**Work to be completed**:
Repeat all of the records below word for word, leaving out the pictures.
BEGIN
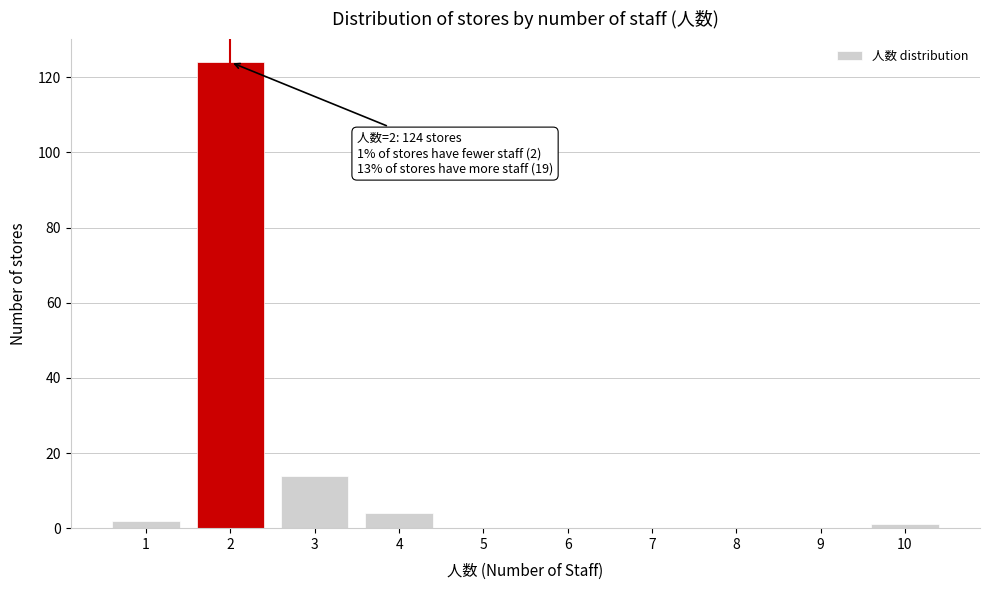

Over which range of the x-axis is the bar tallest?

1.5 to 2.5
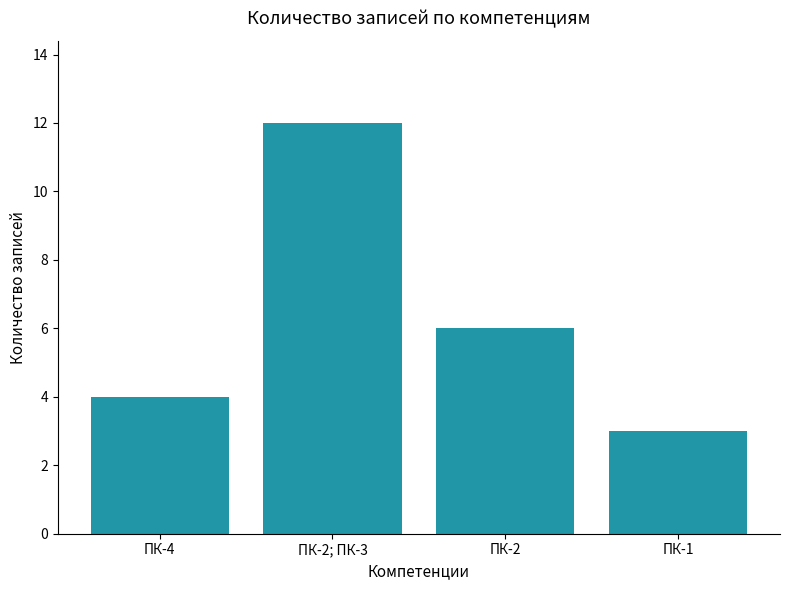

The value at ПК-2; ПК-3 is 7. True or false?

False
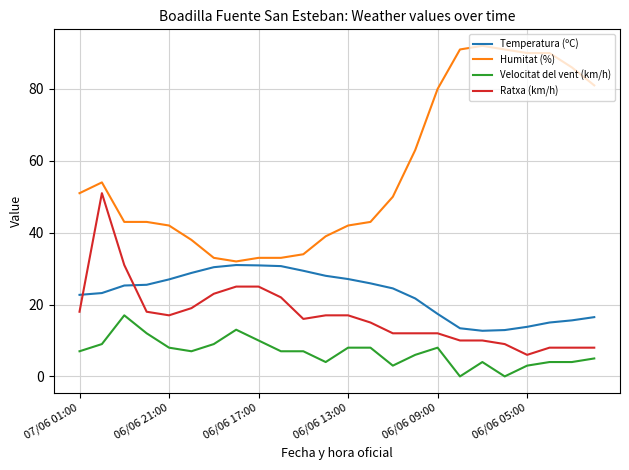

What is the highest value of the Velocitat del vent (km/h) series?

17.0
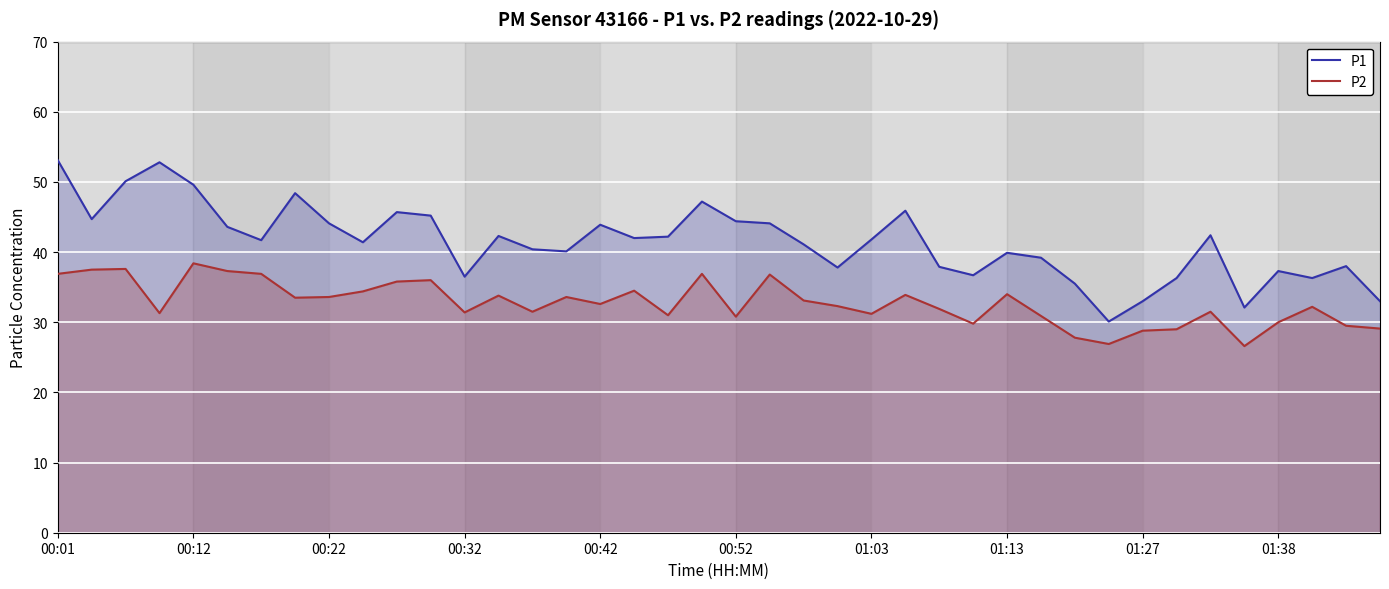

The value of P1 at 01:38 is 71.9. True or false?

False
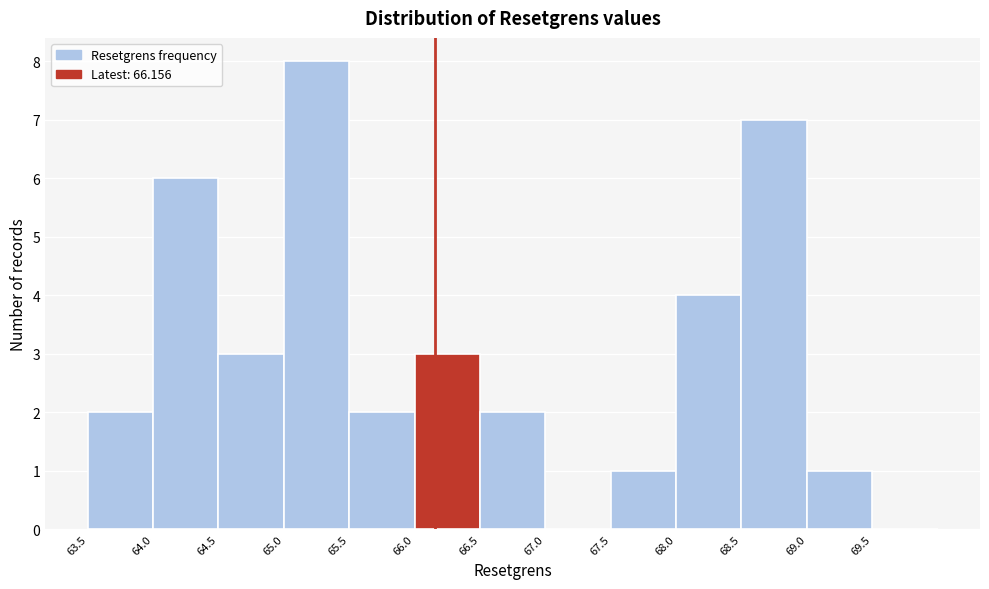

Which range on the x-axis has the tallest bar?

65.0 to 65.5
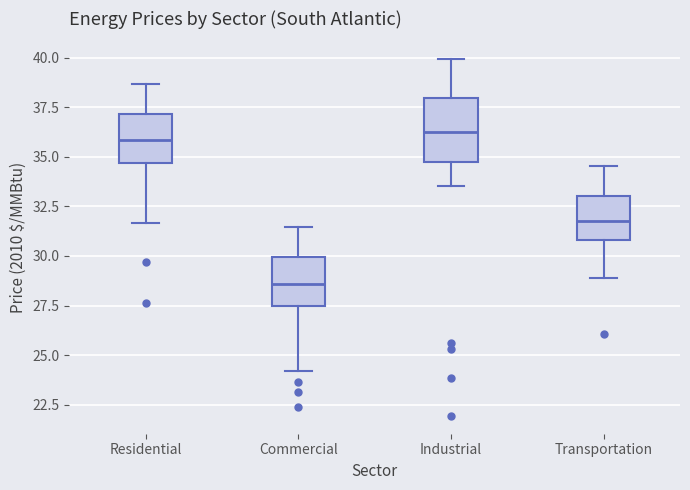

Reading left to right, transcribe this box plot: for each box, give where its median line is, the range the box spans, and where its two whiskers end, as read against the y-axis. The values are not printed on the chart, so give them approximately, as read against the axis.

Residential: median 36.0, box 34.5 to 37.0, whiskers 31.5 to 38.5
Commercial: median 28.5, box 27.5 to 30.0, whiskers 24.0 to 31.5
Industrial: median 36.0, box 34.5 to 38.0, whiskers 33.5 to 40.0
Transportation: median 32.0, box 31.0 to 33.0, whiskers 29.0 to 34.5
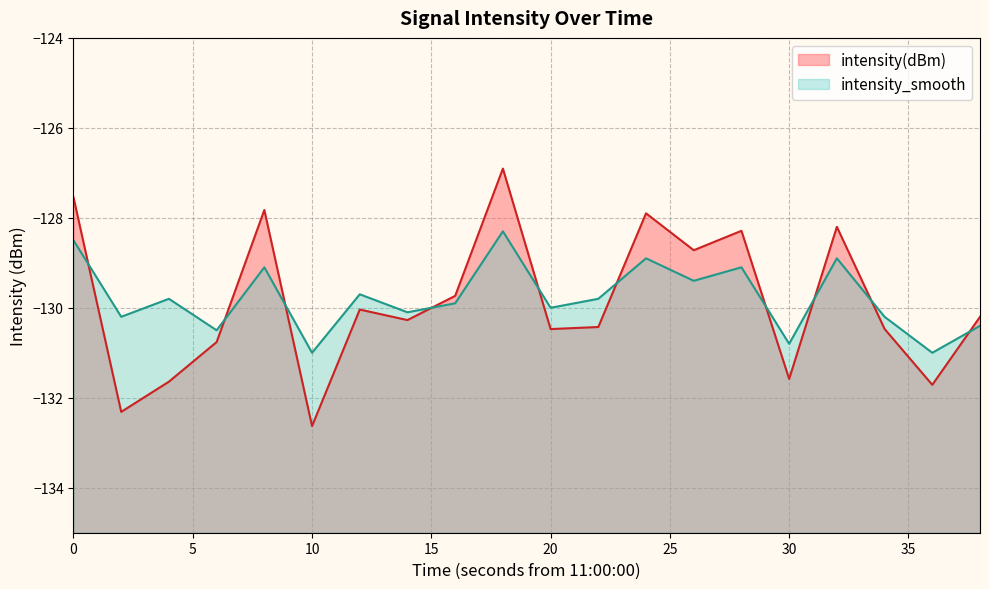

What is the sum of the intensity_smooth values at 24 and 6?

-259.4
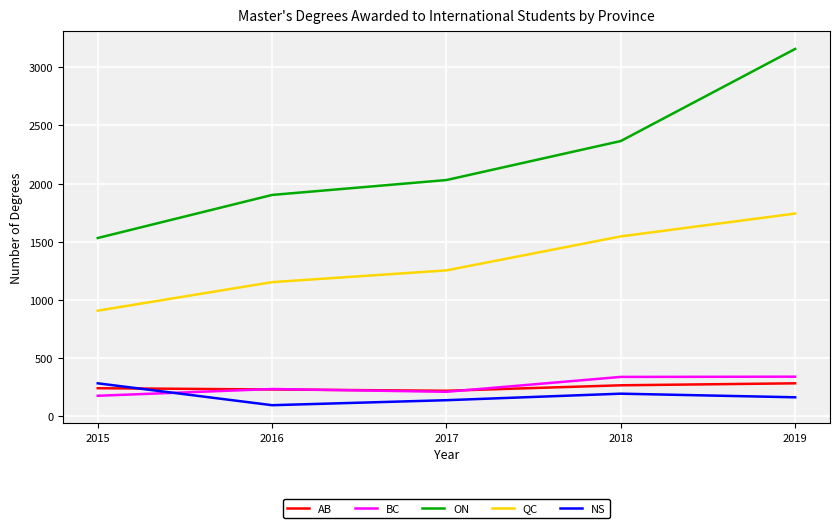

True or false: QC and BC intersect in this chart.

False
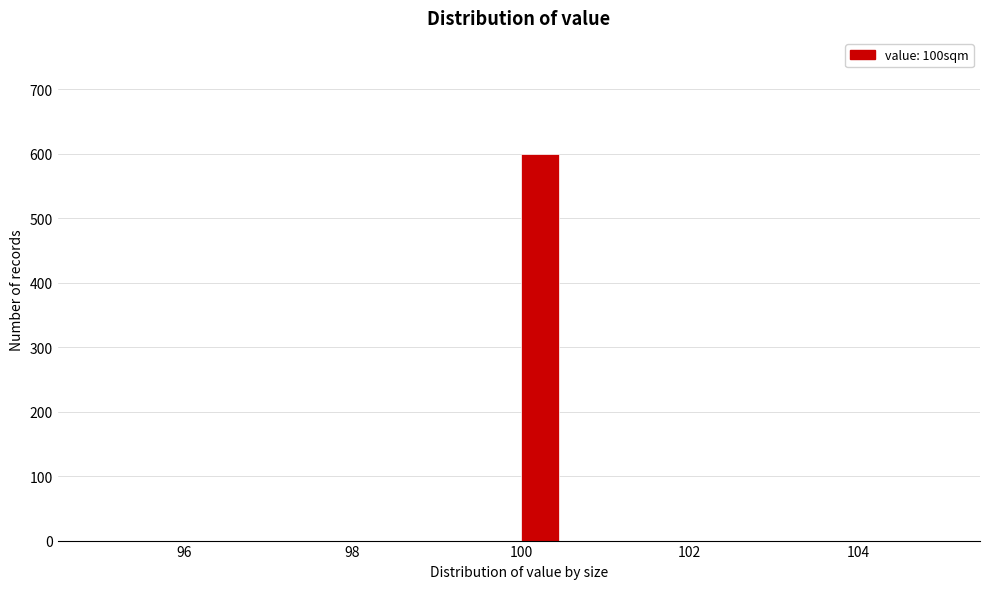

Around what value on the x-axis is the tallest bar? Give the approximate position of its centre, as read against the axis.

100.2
END
**Result of the exercise**:
Over which range of the x-axis is the bar tallest?

1.5 to 2.5

The value at ПК-2; ПК-3 is 7. True or false?

False

What is the highest value of the Velocitat del vent (km/h) series?

17.0

The value of P1 at 01:38 is 71.9. True or false?

False

Which range on the x-axis has the tallest bar?

65.0 to 65.5

Reading left to right, transcribe this box plot: for each box, give where its median line is, the range the box spans, and where its two whiskers end, as read against the y-axis. The values are not printed on the chart, so give them approximately, as read against the axis.

Residential: median 36.0, box 34.5 to 37.0, whiskers 31.5 to 38.5
Commercial: median 28.5, box 27.5 to 30.0, whiskers 24.0 to 31.5
Industrial: median 36.0, box 34.5 to 38.0, whiskers 33.5 to 40.0
Transportation: median 32.0, box 31.0 to 33.0, whiskers 29.0 to 34.5

What is the sum of the intensity_smooth values at 24 and 6?

-259.4

True or false: QC and BC intersect in this chart.

False

Around what value on the x-axis is the tallest bar? Give the approximate position of its centre, as read against the axis.

100.2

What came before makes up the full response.